Required work. Change "relationship" to "relation" in the stretch of data from the start through the line containing "gray tent on blue tarp", and give that stretch again with nothing else altered. Leave the pictures out of your answer.

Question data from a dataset
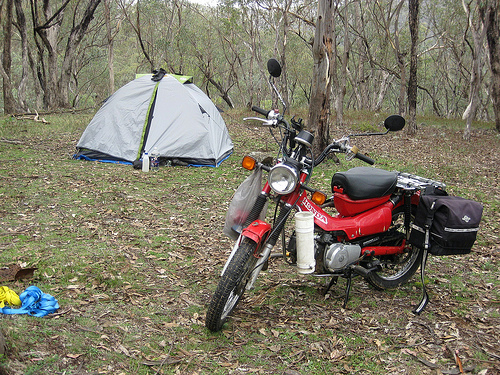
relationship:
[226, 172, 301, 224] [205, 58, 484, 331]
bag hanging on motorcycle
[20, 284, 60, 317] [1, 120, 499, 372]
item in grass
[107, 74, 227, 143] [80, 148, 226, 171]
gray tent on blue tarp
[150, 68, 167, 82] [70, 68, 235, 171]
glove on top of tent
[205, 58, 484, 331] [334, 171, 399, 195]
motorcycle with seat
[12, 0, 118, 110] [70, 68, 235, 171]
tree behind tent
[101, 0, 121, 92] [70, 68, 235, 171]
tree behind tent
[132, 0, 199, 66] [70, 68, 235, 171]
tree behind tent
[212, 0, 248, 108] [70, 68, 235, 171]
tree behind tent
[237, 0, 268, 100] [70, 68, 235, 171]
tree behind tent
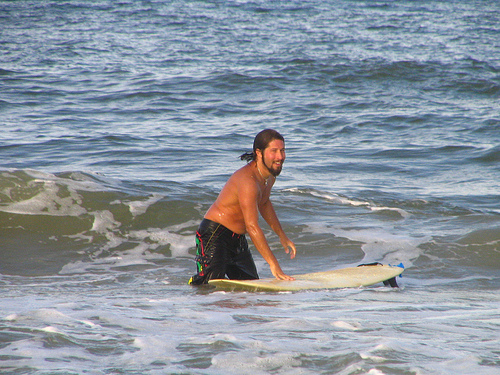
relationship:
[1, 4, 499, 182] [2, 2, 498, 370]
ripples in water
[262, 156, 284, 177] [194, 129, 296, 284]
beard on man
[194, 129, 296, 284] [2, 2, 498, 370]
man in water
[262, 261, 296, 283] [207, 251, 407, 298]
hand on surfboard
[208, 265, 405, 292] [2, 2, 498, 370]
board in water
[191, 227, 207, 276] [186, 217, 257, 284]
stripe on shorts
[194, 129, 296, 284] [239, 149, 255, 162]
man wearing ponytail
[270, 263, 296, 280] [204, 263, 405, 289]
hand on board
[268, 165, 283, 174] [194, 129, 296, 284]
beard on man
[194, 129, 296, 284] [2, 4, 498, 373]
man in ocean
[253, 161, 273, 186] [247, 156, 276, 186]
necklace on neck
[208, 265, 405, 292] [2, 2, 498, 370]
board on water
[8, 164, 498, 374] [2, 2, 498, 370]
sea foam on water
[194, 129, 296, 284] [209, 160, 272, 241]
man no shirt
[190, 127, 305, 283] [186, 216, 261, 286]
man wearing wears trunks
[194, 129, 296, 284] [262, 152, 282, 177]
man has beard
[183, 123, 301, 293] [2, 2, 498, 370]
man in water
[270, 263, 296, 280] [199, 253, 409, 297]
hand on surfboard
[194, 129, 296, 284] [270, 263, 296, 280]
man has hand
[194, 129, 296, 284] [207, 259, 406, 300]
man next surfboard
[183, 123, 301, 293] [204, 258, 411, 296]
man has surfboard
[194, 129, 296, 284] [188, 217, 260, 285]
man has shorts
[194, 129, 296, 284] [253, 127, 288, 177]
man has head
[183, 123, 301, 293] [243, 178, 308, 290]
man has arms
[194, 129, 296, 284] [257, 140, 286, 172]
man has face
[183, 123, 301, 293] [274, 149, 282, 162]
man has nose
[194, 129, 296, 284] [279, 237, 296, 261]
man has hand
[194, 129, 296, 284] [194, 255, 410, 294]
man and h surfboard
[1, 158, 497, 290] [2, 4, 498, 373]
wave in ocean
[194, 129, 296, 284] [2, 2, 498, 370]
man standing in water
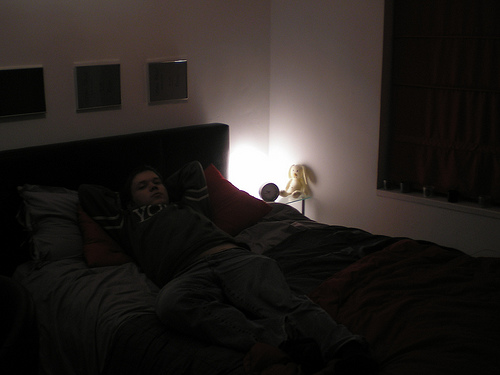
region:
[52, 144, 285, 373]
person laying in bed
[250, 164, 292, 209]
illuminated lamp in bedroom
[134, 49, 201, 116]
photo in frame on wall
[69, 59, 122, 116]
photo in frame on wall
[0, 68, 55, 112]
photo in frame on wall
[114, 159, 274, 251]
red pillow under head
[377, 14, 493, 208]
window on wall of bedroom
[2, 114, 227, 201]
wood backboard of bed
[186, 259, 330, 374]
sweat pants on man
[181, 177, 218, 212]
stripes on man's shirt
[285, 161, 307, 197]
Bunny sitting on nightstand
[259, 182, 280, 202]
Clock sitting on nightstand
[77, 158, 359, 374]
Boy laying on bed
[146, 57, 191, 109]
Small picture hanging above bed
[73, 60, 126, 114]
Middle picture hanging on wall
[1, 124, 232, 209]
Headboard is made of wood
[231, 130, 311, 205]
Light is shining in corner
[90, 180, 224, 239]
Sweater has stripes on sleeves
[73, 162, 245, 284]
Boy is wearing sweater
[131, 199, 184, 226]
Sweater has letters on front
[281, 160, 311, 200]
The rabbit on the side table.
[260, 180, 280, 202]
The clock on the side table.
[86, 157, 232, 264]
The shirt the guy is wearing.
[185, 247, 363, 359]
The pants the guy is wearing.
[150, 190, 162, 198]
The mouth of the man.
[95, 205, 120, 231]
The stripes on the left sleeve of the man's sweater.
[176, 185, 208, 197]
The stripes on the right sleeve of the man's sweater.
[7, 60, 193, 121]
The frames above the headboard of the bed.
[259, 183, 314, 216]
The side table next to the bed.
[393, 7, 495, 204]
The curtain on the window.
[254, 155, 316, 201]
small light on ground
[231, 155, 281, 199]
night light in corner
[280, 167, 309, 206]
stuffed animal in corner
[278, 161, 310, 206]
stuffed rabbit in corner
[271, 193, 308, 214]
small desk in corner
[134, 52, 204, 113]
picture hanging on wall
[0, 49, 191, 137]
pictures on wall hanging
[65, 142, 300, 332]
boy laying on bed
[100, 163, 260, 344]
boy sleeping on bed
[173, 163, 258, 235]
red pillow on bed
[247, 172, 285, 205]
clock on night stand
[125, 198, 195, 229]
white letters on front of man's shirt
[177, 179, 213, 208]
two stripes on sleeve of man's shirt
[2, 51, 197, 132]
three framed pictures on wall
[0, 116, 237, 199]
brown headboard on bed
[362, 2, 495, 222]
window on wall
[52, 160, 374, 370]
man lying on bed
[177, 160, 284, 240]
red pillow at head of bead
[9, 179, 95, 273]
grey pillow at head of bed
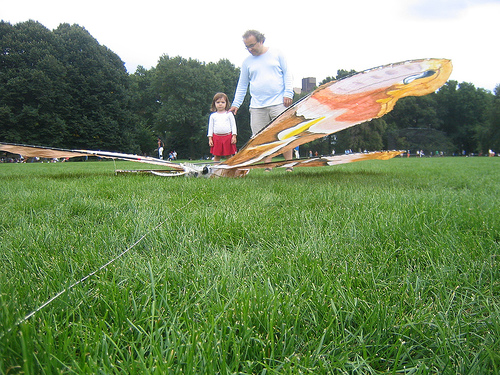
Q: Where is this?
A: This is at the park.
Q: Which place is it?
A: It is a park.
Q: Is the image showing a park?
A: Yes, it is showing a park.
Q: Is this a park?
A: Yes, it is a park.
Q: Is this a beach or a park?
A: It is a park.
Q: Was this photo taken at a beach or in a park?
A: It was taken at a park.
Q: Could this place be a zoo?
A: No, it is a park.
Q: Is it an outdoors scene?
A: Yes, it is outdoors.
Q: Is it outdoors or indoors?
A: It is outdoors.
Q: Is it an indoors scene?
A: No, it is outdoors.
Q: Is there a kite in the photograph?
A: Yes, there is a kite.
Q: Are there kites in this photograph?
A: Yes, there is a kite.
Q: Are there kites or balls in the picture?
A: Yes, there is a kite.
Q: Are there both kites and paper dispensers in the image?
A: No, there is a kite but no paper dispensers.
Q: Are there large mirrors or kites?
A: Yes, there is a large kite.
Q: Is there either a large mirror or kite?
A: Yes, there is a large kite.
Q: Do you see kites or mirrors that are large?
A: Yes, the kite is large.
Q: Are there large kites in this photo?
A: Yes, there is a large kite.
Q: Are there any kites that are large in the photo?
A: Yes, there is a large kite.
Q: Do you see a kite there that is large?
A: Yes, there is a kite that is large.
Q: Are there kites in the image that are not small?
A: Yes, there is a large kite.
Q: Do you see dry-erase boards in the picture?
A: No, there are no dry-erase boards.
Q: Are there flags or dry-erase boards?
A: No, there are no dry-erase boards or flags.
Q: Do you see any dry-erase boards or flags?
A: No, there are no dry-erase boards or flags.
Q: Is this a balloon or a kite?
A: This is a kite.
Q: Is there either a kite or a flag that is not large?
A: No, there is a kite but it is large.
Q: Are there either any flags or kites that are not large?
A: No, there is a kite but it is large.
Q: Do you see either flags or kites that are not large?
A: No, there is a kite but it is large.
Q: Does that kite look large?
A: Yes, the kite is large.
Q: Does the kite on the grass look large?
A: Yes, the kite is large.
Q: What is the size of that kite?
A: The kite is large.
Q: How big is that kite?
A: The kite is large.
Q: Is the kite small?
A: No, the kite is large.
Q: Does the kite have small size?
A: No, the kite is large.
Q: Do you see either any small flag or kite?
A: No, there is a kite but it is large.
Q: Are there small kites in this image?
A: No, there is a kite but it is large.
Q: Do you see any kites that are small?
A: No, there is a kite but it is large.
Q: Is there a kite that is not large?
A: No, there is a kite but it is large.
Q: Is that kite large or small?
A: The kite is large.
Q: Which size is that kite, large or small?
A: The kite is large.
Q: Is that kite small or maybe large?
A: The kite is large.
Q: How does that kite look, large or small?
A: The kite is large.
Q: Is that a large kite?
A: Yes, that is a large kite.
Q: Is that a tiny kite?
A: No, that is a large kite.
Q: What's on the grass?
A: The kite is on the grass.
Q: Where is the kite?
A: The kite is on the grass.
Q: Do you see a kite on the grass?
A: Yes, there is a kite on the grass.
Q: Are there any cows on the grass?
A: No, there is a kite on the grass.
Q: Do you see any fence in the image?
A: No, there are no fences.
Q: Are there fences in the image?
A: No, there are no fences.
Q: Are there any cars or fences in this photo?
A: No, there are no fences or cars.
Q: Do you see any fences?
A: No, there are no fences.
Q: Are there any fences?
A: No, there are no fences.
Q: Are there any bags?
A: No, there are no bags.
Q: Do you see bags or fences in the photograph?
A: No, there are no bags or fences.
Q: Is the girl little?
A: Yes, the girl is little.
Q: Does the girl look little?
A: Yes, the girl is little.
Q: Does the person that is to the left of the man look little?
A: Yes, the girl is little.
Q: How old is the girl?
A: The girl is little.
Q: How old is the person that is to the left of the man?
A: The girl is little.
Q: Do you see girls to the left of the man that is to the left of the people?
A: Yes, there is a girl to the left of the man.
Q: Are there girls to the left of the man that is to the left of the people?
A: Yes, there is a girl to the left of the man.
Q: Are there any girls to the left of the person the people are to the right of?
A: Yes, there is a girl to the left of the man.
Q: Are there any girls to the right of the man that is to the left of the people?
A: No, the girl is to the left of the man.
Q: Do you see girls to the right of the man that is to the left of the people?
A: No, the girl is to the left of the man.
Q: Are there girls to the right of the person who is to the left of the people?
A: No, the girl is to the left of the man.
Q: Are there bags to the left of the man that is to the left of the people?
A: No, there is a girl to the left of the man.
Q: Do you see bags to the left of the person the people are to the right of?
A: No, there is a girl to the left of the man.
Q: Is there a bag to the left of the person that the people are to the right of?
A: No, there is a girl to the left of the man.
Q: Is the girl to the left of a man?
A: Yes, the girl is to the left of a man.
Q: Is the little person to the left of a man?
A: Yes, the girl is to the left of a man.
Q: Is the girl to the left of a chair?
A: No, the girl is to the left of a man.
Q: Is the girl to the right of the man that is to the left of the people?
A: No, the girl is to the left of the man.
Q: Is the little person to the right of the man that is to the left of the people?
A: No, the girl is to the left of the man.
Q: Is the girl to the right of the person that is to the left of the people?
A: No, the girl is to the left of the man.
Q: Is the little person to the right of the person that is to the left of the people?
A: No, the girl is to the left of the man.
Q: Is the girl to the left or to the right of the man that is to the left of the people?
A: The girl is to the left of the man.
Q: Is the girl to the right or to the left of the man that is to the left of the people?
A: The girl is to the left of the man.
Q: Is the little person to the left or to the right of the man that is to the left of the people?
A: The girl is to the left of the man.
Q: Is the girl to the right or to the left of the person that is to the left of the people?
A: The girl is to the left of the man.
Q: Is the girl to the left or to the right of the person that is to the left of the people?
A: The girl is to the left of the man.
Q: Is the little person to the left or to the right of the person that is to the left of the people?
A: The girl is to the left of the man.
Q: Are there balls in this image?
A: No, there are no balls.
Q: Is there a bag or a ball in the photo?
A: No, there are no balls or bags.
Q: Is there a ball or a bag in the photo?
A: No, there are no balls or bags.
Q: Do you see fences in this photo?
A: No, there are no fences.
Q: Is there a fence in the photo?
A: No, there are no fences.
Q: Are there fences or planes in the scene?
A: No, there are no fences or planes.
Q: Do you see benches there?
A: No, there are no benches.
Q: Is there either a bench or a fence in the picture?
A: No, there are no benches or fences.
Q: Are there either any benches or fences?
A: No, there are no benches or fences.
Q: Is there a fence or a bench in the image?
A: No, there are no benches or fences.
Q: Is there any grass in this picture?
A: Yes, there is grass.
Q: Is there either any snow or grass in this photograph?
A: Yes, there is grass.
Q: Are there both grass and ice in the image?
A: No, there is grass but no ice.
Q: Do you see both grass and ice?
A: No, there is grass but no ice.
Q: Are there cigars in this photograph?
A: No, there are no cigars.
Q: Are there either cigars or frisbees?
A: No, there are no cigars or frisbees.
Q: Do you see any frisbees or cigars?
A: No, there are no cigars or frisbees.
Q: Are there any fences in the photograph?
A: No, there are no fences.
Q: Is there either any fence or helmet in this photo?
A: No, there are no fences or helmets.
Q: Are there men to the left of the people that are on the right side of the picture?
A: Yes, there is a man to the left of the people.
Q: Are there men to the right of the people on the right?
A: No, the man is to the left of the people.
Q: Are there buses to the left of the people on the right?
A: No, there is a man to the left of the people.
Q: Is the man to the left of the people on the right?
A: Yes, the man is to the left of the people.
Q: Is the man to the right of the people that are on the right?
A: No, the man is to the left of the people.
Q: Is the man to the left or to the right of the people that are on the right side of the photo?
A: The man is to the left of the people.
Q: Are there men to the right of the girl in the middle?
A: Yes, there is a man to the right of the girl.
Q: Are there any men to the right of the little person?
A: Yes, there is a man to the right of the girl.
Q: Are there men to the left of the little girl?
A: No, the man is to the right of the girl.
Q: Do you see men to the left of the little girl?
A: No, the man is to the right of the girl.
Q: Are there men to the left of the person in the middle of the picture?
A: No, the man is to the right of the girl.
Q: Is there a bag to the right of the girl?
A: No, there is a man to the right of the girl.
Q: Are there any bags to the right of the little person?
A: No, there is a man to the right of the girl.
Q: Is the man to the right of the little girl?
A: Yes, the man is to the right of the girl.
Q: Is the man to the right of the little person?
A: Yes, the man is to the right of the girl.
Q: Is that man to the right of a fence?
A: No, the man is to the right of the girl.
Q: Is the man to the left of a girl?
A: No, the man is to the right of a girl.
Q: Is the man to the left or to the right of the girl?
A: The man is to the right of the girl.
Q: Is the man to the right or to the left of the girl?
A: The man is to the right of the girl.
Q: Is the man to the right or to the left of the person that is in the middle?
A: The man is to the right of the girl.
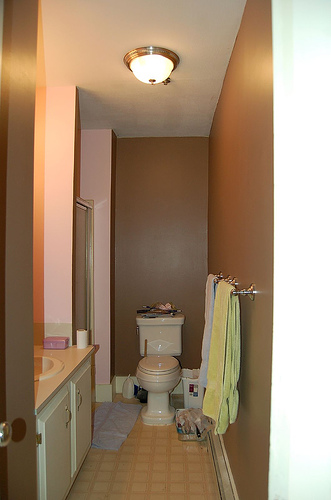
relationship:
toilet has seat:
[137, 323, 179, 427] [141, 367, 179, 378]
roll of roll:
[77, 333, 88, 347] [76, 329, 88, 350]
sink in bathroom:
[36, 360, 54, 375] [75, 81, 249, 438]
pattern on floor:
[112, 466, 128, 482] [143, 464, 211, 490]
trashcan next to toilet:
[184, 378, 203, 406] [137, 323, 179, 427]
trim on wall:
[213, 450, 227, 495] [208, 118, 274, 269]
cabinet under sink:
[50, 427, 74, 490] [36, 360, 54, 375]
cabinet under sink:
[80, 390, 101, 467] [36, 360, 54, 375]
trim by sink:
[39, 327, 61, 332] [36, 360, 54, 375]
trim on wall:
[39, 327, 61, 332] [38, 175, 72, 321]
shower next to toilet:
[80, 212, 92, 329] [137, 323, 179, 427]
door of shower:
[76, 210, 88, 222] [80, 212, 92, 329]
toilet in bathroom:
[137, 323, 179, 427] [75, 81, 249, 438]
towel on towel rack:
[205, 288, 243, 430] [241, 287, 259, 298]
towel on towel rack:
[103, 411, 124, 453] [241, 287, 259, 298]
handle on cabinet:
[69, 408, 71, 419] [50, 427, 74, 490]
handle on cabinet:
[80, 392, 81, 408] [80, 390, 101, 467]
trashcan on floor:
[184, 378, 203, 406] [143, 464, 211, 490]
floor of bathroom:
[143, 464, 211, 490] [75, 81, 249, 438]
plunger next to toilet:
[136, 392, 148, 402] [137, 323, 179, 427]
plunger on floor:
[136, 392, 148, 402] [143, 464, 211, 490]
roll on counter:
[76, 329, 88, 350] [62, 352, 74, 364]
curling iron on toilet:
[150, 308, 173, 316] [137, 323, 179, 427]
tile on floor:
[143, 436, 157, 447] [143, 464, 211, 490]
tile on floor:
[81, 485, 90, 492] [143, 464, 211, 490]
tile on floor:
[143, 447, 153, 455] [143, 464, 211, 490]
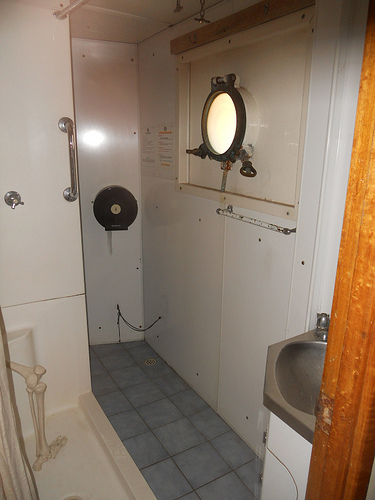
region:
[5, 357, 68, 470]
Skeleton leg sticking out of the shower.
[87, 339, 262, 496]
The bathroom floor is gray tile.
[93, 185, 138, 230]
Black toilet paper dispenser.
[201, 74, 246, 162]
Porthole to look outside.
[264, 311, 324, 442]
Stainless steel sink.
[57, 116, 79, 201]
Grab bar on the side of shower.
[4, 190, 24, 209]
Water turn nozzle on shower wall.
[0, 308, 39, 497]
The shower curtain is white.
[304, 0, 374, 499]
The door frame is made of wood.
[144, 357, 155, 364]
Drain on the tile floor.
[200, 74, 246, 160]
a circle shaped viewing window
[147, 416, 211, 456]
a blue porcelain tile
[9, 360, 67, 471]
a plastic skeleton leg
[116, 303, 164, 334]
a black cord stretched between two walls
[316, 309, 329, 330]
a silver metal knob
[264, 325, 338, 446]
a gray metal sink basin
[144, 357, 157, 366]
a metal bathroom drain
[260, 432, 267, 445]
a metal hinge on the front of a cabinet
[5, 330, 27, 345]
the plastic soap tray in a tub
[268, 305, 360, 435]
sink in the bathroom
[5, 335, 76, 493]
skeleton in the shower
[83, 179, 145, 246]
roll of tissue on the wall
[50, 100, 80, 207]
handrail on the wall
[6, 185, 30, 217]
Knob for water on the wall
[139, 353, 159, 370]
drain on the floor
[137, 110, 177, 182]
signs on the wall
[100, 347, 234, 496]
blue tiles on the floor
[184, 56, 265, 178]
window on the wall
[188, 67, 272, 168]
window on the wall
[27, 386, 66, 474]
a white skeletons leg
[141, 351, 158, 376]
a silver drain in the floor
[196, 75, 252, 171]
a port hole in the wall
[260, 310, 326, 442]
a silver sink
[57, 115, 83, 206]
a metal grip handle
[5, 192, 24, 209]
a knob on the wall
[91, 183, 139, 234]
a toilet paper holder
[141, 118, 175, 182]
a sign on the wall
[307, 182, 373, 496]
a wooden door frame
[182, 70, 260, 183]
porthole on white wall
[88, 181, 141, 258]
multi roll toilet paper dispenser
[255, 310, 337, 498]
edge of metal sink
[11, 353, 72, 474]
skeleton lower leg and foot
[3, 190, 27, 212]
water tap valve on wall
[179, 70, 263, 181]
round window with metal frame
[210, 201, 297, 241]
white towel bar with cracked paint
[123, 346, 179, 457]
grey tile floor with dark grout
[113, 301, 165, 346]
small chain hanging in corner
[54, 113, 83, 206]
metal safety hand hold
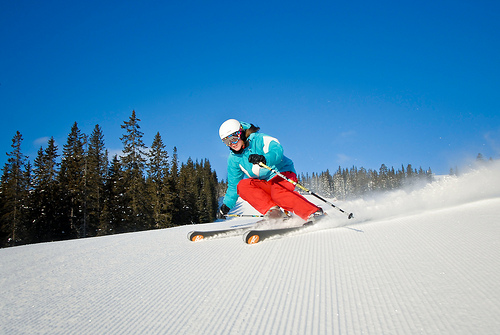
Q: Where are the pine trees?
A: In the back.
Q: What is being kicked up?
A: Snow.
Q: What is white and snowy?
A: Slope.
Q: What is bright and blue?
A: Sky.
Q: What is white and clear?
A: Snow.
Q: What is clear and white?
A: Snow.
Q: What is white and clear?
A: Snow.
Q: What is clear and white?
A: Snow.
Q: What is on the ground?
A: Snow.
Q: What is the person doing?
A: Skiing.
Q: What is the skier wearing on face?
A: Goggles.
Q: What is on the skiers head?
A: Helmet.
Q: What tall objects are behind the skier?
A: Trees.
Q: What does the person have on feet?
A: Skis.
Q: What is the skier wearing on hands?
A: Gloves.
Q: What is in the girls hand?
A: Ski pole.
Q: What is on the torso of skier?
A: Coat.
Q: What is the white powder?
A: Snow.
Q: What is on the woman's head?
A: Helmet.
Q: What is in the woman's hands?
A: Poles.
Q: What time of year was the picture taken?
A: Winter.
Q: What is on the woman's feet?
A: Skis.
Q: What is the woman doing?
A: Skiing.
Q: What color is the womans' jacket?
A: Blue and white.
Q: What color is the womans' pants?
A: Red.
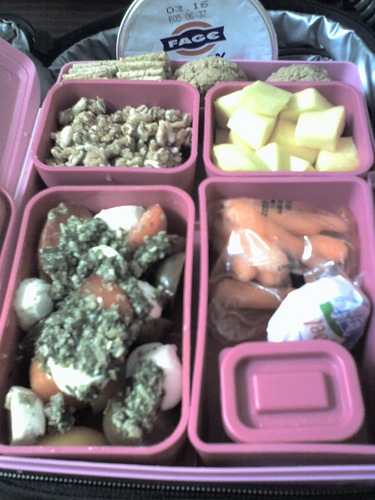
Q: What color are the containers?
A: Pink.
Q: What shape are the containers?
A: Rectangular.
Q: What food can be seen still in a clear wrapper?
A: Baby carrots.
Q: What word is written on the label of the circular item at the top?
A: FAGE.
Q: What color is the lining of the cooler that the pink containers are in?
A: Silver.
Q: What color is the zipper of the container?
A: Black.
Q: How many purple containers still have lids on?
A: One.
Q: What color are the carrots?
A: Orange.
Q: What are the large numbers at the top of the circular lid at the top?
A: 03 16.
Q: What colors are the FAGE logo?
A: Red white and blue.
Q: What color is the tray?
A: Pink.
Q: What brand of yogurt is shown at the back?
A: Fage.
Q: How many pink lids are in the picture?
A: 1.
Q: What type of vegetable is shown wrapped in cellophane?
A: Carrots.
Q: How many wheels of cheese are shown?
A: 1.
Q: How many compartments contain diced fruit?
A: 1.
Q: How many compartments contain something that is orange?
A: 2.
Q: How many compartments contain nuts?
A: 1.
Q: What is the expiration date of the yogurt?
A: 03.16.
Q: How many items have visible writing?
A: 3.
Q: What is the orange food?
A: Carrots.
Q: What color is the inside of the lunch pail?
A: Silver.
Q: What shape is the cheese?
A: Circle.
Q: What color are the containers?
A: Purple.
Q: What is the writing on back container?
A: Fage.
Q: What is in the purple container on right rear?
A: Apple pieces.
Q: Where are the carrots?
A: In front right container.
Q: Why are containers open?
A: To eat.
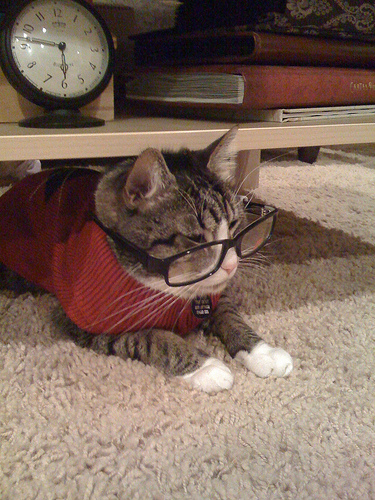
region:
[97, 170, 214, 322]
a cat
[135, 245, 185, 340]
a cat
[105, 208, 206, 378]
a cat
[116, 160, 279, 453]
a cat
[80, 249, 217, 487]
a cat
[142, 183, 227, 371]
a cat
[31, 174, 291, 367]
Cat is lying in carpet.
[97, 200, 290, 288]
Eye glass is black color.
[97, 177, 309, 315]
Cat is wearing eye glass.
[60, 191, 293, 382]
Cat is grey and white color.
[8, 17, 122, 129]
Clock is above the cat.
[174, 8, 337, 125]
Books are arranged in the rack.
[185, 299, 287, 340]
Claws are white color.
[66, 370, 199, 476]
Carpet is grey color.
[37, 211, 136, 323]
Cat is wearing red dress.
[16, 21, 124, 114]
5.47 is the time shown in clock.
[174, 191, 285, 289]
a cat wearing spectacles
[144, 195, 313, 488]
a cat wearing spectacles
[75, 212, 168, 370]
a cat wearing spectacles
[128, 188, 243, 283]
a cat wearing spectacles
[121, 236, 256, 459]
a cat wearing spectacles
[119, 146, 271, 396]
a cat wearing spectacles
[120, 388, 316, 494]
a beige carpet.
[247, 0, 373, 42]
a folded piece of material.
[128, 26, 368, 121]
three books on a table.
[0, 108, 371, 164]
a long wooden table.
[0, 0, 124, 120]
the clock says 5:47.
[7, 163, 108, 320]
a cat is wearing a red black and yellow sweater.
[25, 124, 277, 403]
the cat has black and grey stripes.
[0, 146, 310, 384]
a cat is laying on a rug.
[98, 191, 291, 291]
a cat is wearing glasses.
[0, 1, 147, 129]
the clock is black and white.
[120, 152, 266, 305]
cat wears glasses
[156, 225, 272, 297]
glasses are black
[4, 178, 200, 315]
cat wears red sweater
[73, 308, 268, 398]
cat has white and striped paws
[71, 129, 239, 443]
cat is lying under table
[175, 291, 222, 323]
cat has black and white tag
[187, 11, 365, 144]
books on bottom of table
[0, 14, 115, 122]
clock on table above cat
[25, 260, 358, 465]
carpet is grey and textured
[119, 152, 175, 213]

Solution for this exercise.
relation:
[226, 172, 301, 224] [205, 58, 484, 331]
bag hanging on motorcycle
[20, 284, 60, 317] [1, 120, 499, 372]
item in grass
[107, 74, 227, 143] [80, 148, 226, 171]
gray tent on blue tarp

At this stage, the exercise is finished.